**WORK TO BE COMPLETED**. In your copy, reproduce each entry exactly and include no picture.

**DATA FOR REVIEW**.
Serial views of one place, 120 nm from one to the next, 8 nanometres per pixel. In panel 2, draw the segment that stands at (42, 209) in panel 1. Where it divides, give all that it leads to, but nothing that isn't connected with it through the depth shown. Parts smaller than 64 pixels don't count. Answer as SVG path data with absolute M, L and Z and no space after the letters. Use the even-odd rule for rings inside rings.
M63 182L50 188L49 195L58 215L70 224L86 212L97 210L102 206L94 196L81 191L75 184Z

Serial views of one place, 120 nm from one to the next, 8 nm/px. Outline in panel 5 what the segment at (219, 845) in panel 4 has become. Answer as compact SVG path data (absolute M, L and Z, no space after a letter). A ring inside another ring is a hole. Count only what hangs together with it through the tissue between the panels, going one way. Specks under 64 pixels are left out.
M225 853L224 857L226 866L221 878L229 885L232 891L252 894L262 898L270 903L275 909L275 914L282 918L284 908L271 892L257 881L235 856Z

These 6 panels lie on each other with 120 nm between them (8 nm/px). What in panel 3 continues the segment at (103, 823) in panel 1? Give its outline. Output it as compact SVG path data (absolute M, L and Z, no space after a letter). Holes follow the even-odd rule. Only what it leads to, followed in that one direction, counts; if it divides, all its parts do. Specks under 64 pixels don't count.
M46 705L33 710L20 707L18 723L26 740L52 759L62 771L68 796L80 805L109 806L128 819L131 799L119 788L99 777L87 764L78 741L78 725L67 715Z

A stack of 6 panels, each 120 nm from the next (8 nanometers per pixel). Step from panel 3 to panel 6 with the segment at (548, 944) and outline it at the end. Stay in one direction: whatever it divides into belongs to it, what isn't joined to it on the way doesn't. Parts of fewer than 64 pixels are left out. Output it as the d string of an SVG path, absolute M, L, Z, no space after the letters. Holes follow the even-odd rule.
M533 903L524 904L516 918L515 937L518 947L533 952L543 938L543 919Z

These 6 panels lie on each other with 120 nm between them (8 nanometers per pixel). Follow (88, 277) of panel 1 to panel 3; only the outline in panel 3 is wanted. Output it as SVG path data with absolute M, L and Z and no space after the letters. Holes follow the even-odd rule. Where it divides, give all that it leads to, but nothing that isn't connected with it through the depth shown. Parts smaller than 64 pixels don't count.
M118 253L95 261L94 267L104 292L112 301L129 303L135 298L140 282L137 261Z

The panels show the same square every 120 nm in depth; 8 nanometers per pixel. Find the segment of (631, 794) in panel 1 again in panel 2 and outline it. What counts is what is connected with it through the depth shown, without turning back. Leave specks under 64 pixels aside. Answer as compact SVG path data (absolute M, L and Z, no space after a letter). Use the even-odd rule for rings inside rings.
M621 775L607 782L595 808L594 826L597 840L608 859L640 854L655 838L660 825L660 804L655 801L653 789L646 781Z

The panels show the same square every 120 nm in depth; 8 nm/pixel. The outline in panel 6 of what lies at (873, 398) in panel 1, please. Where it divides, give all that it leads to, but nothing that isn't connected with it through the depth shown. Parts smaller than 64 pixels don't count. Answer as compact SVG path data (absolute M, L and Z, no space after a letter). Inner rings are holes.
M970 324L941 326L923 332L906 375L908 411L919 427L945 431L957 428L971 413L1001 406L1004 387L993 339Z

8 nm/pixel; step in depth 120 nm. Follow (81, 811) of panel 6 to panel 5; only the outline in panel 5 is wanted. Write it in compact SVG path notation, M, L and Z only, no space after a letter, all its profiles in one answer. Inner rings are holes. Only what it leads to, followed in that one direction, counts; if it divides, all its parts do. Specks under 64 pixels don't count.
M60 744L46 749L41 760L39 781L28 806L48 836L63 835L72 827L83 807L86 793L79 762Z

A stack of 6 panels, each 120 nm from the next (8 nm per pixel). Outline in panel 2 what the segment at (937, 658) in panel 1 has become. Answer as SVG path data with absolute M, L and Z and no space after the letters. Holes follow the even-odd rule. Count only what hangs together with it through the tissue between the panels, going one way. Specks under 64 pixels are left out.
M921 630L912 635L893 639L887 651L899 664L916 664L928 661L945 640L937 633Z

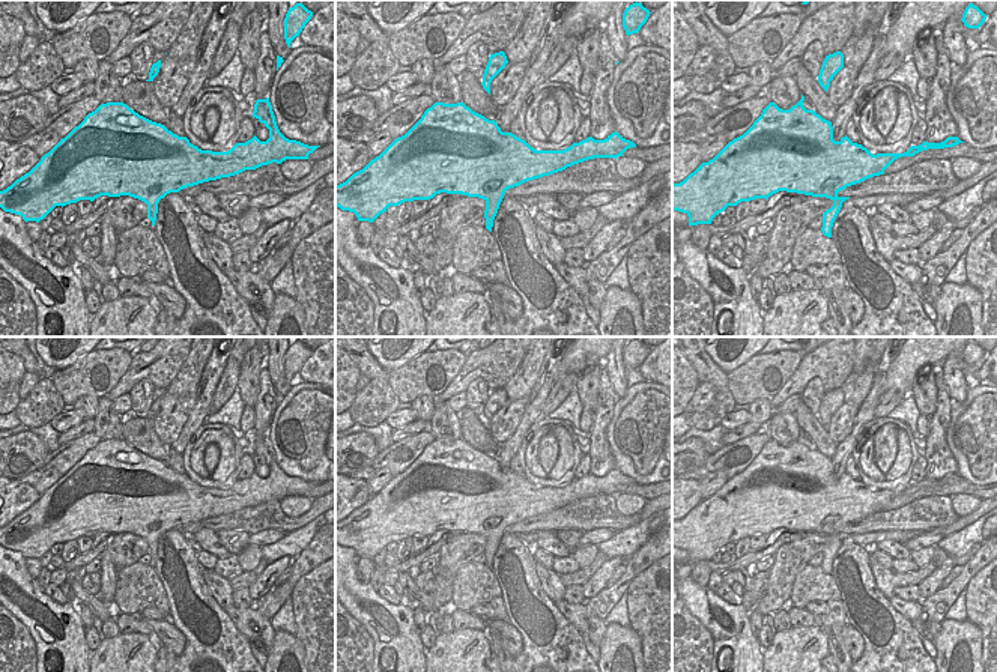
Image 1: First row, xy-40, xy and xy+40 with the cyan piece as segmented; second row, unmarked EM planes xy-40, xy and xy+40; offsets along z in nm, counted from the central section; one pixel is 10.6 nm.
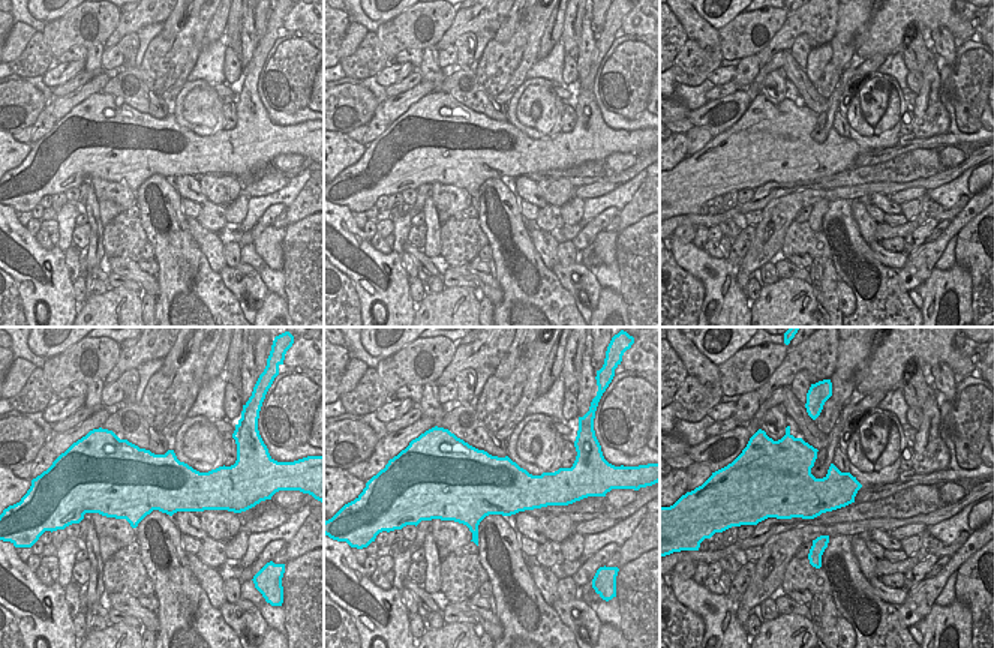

**FINISHED EXERCISE**.
Serial views of one place, 120 nm from one to the next, 8 nanometres per pixel. In panel 2, draw the segment that stands at (42, 209) in panel 1. Where it divides, give all that it leads to, but nothing that isn't connected with it through the depth shown. Parts smaller than 64 pixels don't count. Answer as SVG path data with absolute M, L and Z and no space after the letters. Use the even-odd rule for rings inside rings.
M63 182L50 188L49 195L58 215L70 224L86 212L97 210L102 206L94 196L81 191L75 184Z

Serial views of one place, 120 nm from one to the next, 8 nm/px. Outline in panel 5 what the segment at (219, 845) in panel 4 has become. Answer as compact SVG path data (absolute M, L and Z, no space after a letter). A ring inside another ring is a hole. Count only what hangs together with it through the tissue between the panels, going one way. Specks under 64 pixels are left out.
M225 853L224 857L226 866L221 878L229 885L232 891L252 894L262 898L270 903L275 909L275 914L282 918L284 908L271 892L257 881L235 856Z

These 6 panels lie on each other with 120 nm between them (8 nm/px). What in panel 3 continues the segment at (103, 823) in panel 1? Give its outline. Output it as compact SVG path data (absolute M, L and Z, no space after a letter). Holes follow the even-odd rule. Only what it leads to, followed in that one direction, counts; if it divides, all its parts do. Specks under 64 pixels don't count.
M46 705L33 710L20 707L18 723L26 740L52 759L62 771L68 796L80 805L109 806L128 819L131 799L119 788L99 777L87 764L78 741L78 725L67 715Z

A stack of 6 panels, each 120 nm from the next (8 nanometers per pixel). Step from panel 3 to panel 6 with the segment at (548, 944) and outline it at the end. Stay in one direction: whatever it divides into belongs to it, what isn't joined to it on the way doesn't. Parts of fewer than 64 pixels are left out. Output it as the d string of an SVG path, absolute M, L, Z, no space after the letters. Holes follow the even-odd rule.
M533 903L524 904L516 918L515 937L518 947L533 952L543 938L543 919Z

These 6 panels lie on each other with 120 nm between them (8 nanometers per pixel). Follow (88, 277) of panel 1 to panel 3; only the outline in panel 3 is wanted. Output it as SVG path data with absolute M, L and Z and no space after the letters. Holes follow the even-odd rule. Where it divides, give all that it leads to, but nothing that isn't connected with it through the depth shown. Parts smaller than 64 pixels don't count.
M118 253L95 261L94 267L104 292L112 301L129 303L135 298L140 282L137 261Z

The panels show the same square every 120 nm in depth; 8 nanometers per pixel. Find the segment of (631, 794) in panel 1 again in panel 2 and outline it. What counts is what is connected with it through the depth shown, without turning back. Leave specks under 64 pixels aside. Answer as compact SVG path data (absolute M, L and Z, no space after a letter). Use the even-odd rule for rings inside rings.
M621 775L607 782L595 808L594 826L597 840L608 859L640 854L655 838L660 825L660 804L655 801L653 789L646 781Z

The panels show the same square every 120 nm in depth; 8 nm/pixel. The outline in panel 6 of what lies at (873, 398) in panel 1, please. Where it divides, give all that it leads to, but nothing that isn't connected with it through the depth shown. Parts smaller than 64 pixels don't count. Answer as compact SVG path data (absolute M, L and Z, no space after a letter). Inner rings are holes.
M970 324L941 326L923 332L906 375L908 411L919 427L945 431L957 428L971 413L1001 406L1004 387L993 339Z

8 nm/pixel; step in depth 120 nm. Follow (81, 811) of panel 6 to panel 5; only the outline in panel 5 is wanted. Write it in compact SVG path notation, M, L and Z only, no space after a letter, all its profiles in one answer. Inner rings are holes. Only what it leads to, followed in that one direction, counts; if it divides, all its parts do. Specks under 64 pixels don't count.
M60 744L46 749L41 760L39 781L28 806L48 836L63 835L72 827L83 807L86 793L79 762Z

A stack of 6 panels, each 120 nm from the next (8 nm per pixel). Outline in panel 2 what the segment at (937, 658) in panel 1 has become. Answer as SVG path data with absolute M, L and Z and no space after the letters. Holes follow the even-odd rule. Count only what hangs together with it through the tissue between the panels, going one way. Specks under 64 pixels are left out.
M921 630L912 635L893 639L887 651L899 664L916 664L928 661L945 640L937 633Z

Image 1: First row, xy-40, xy and xy+40 with the cyan piece as segmented; second row, unmarked EM planes xy-40, xy and xy+40; offsets along z in nm, counted from the central section; one pixel is 10.6 nm.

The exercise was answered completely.